====== DATA RECORDS

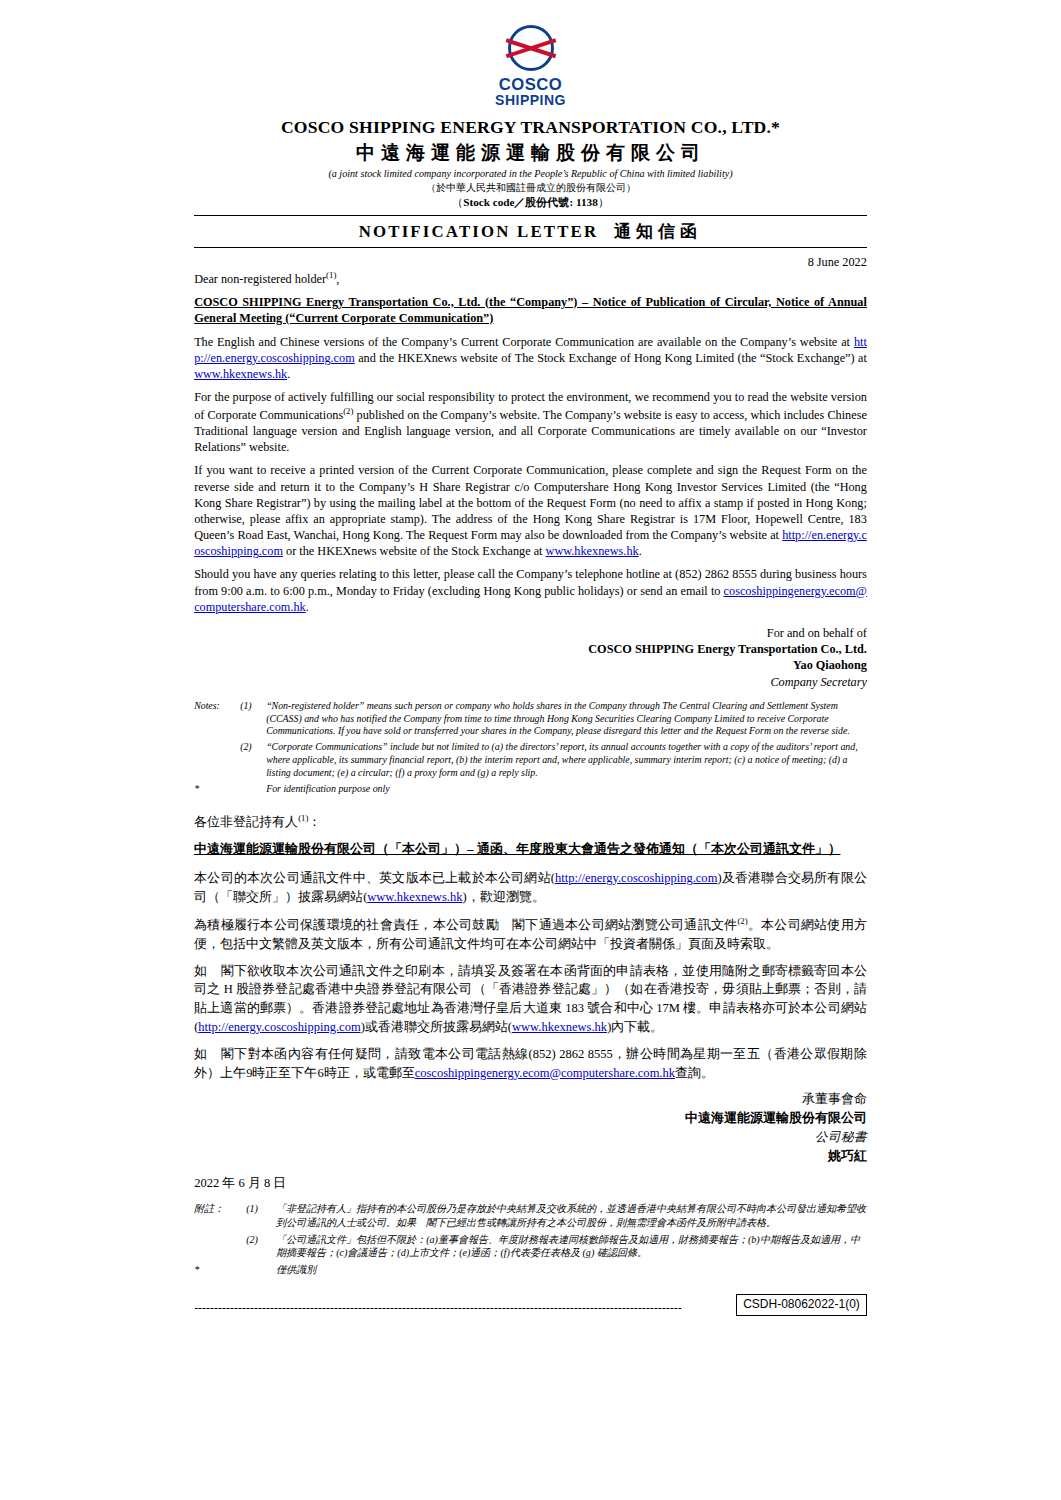COSCO SHIPPING
COSCO SHIPPING ENERGY TRANSPORTATION CO., LTD.*
中遠海運能源運輸股份有限公司
(a joint stock limited company incorporated in the People’s Republic of China with limited liability)
（於中華人民共和國註冊成立的股份有限公司）
（Stock code／股份代號: 1138）
NOTIFICATION LETTER通知信函
8 June 2022
Dear non-registered holder(1),
COSCO SHIPPING Energy Transportation Co., Ltd. (the “Company”) – Notice of Publication of Circular, Notice of Annual General Meeting (“Current Corporate Communication”)
The English and Chinese versions of the Company’s Current Corporate Communication are available on the Company’s website at http://en.energy.coscoshipping.com and the HKEXnews website of The Stock Exchange of Hong Kong Limited (the “Stock Exchange”) at www.hkexnews.hk.
For the purpose of actively fulfilling our social responsibility to protect the environment, we recommend you to read the website version of Corporate Communications(2) published on the Company’s website. The Company’s website is easy to access, which includes Chinese Traditional language version and English language version, and all Corporate Communications are timely available on our “Investor Relations” website.
If you want to receive a printed version of the Current Corporate Communication, please complete and sign the Request Form on the reverse side and return it to the Company’s H Share Registrar c/o Computershare Hong Kong Investor Services Limited (the “Hong Kong Share Registrar”) by using the mailing label at the bottom of the Request Form (no need to affix a stamp if posted in Hong Kong; otherwise, please affix an appropriate stamp). The address of the Hong Kong Share Registrar is 17M Floor, Hopewell Centre, 183 Queen’s Road East, Wanchai, Hong Kong. The Request Form may also be downloaded from the Company’s website at http://en.energy.coscoshipping.com or the HKEXnews website of the Stock Exchange at www.hkexnews.hk.
Should you have any queries relating to this letter, please call the Company’s telephone hotline at (852) 2862 8555 during business hours from 9:00 a.m. to 6:00 p.m., Monday to Friday (excluding Hong Kong public holidays) or send an email to coscoshippingenergy.ecom@computershare.com.hk.
For and on behalf of
COSCO SHIPPING Energy Transportation Co., Ltd.
Yao Qiaohong
Company Secretary
| Notes: | (1) | “Non-registered holder” means such person or company who holds shares in the Company through The Central Clearing and Settlement System (CCASS) and who has notified the Company from time to time through Hong Kong Securities Clearing Company Limited to receive Corporate Communications. If you have sold or transferred your shares in the Company, please disregard this letter and the Request Form on the reverse side. |
| | (2) | “Corporate Communications” include but not limited to (a) the directors’ report, its annual accounts together with a copy of the auditors’ report and, where applicable, its summary financial report, (b) the interim report and, where applicable, summary interim report; (c) a notice of meeting; (d) a listing document; (e) a circular; (f) a proxy form and (g) a reply slip. |
| * | | For identification purpose only |
各位非登記持有人(1)：
中遠海運能源運輸股份有限公司（「本公司」）– 通函、年度股東大會通告之發佈通知（「本次公司通訊文件」）
本公司的本次公司通訊文件中、英文版本已上載於本公司網站(http://energy.coscoshipping.com)及香港聯合交易所有限公司（「聯交所」）披露易網站(www.hkexnews.hk)，歡迎瀏覽。
為積極履行本公司保護環境的社會責任，本公司鼓勵　閣下通過本公司網站瀏覽公司通訊文件(2)。本公司網站使用方便，包括中文繁體及英文版本，所有公司通訊文件均可在本公司網站中「投資者關係」頁面及時索取。
如　閣下欲收取本次公司通訊文件之印刷本，請填妥及簽署在本函背面的申請表格，並使用隨附之郵寄標籤寄回本公司之 H 股證券登記處香港中央證券登記有限公司（「香港證券登記處」）（如在香港投寄，毋須貼上郵票；否則，請貼上適當的郵票）。香港證券登記處地址為香港灣仔皇后大道東 183 號合和中心 17M 樓。申請表格亦可於本公司網站(http://energy.coscoshipping.com)或香港聯交所披露易網站(www.hkexnews.hk)內下載。
如　閣下對本函內容有任何疑問，請致電本公司電話熱線(852) 2862 8555，辦公時間為星期一至五（香港公眾假期除外）上午9時正至下午6時正，或電郵至coscoshippingenergy.ecom@computershare.com.hk查詢。
承董事會命
中遠海運能源運輸股份有限公司
公司秘書
姚巧紅
2022 年 6 月 8 日
| 附註： | (1) | 「非登記持有人」指持有的本公司股份乃是存放於中央結算及交收系統的，並透過香港中央結算有限公司不時向本公司發出通知希望收到公司通訊的人士或公司。如果 閣下已經出售或轉讓所持有之本公司股份，則無需理會本函件及所附申請表格。 |
| | (2) | 「公司通訊文件」包括但不限於：(a)董事會報告、年度財務報表連同核數師報告及如適用，財務摘要報告；(b)中期報告及如適用，中期摘要報告；(c)會議通告；(d)上市文件；(e)通函；(f)代表委任表格及 (g) 確認回條。 |
| * | | 僅供識別 |
--------------------------------------------------------------------------------------------------------------------------
CSDH-08062022-1(0)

============

## YOUR ASSIGNMENT
Every record above must reappear exactly in the answer, minus its pictures.

## EXPECTED ANSWER
COSCO SHIPPING
COSCO SHIPPING ENERGY TRANSPORTATION CO., LTD.*
中遠海運能源運輸股份有限公司
(a joint stock limited company incorporated in the People’s Republic of China with limited liability)
（於中華人民共和國註冊成立的股份有限公司）
（Stock code／股份代號: 1138）
NOTIFICATION LETTER通知信函
8 June 2022
Dear non-registered holder(1),
COSCO SHIPPING Energy Transportation Co., Ltd. (the “Company”) – Notice of Publication of Circular, Notice of Annual General Meeting (“Current Corporate Communication”)
The English and Chinese versions of the Company’s Current Corporate Communication are available on the Company’s website at http://en.energy.coscoshipping.com and the HKEXnews website of The Stock Exchange of Hong Kong Limited (the “Stock Exchange”) at www.hkexnews.hk.
For the purpose of actively fulfilling our social responsibility to protect the environment, we recommend you to read the website version of Corporate Communications(2) published on the Company’s website. The Company’s website is easy to access, which includes Chinese Traditional language version and English language version, and all Corporate Communications are timely available on our “Investor Relations” website.
If you want to receive a printed version of the Current Corporate Communication, please complete and sign the Request Form on the reverse side and return it to the Company’s H Share Registrar c/o Computershare Hong Kong Investor Services Limited (the “Hong Kong Share Registrar”) by using the mailing label at the bottom of the Request Form (no need to affix a stamp if posted in Hong Kong; otherwise, please affix an appropriate stamp). The address of the Hong Kong Share Registrar is 17M Floor, Hopewell Centre, 183 Queen’s Road East, Wanchai, Hong Kong. The Request Form may also be downloaded from the Company’s website at http://en.energy.coscoshipping.com or the HKEXnews website of the Stock Exchange at www.hkexnews.hk.
Should you have any queries relating to this letter, please call the Company’s telephone hotline at (852) 2862 8555 during business hours from 9:00 a.m. to 6:00 p.m., Monday to Friday (excluding Hong Kong public holidays) or send an email to coscoshippingenergy.ecom@computershare.com.hk.
For and on behalf of
COSCO SHIPPING Energy Transportation Co., Ltd.
Yao Qiaohong
Company Secretary
| Notes: | (1) | “Non-registered holder” means such person or company who holds shares in the Company through The Central Clearing and Settlement System (CCASS) and who has notified the Company from time to time through Hong Kong Securities Clearing Company Limited to receive Corporate Communications. If you have sold or transferred your shares in the Company, please disregard this letter and the Request Form on the reverse side. |
| | (2) | “Corporate Communications” include but not limited to (a) the directors’ report, its annual accounts together with a copy of the auditors’ report and, where applicable, its summary financial report, (b) the interim report and, where applicable, summary interim report; (c) a notice of meeting; (d) a listing document; (e) a circular; (f) a proxy form and (g) a reply slip. |
| * | | For identification purpose only |
各位非登記持有人(1)：
中遠海運能源運輸股份有限公司（「本公司」）– 通函、年度股東大會通告之發佈通知（「本次公司通訊文件」）
本公司的本次公司通訊文件中、英文版本已上載於本公司網站(http://energy.coscoshipping.com)及香港聯合交易所有限公司（「聯交所」）披露易網站(www.hkexnews.hk)，歡迎瀏覽。
為積極履行本公司保護環境的社會責任，本公司鼓勵　閣下通過本公司網站瀏覽公司通訊文件(2)。本公司網站使用方便，包括中文繁體及英文版本，所有公司通訊文件均可在本公司網站中「投資者關係」頁面及時索取。
如　閣下欲收取本次公司通訊文件之印刷本，請填妥及簽署在本函背面的申請表格，並使用隨附之郵寄標籤寄回本公司之 H 股證券登記處香港中央證券登記有限公司（「香港證券登記處」）（如在香港投寄，毋須貼上郵票；否則，請貼上適當的郵票）。香港證券登記處地址為香港灣仔皇后大道東 183 號合和中心 17M 樓。申請表格亦可於本公司網站(http://energy.coscoshipping.com)或香港聯交所披露易網站(www.hkexnews.hk)內下載。
如　閣下對本函內容有任何疑問，請致電本公司電話熱線(852) 2862 8555，辦公時間為星期一至五（香港公眾假期除外）上午9時正至下午6時正，或電郵至coscoshippingenergy.ecom@computershare.com.hk查詢。
承董事會命
中遠海運能源運輸股份有限公司
公司秘書
姚巧紅
2022 年 6 月 8 日
| 附註： | (1) | 「非登記持有人」指持有的本公司股份乃是存放於中央結算及交收系統的，並透過香港中央結算有限公司不時向本公司發出通知希望收到公司通訊的人士或公司。如果 閣下已經出售或轉讓所持有之本公司股份，則無需理會本函件及所附申請表格。 |
| | (2) | 「公司通訊文件」包括但不限於：(a)董事會報告、年度財務報表連同核數師報告及如適用，財務摘要報告；(b)中期報告及如適用，中期摘要報告；(c)會議通告；(d)上市文件；(e)通函；(f)代表委任表格及 (g) 確認回條。 |
| * | | 僅供識別 |
--------------------------------------------------------------------------------------------------------------------------
CSDH-08062022-1(0)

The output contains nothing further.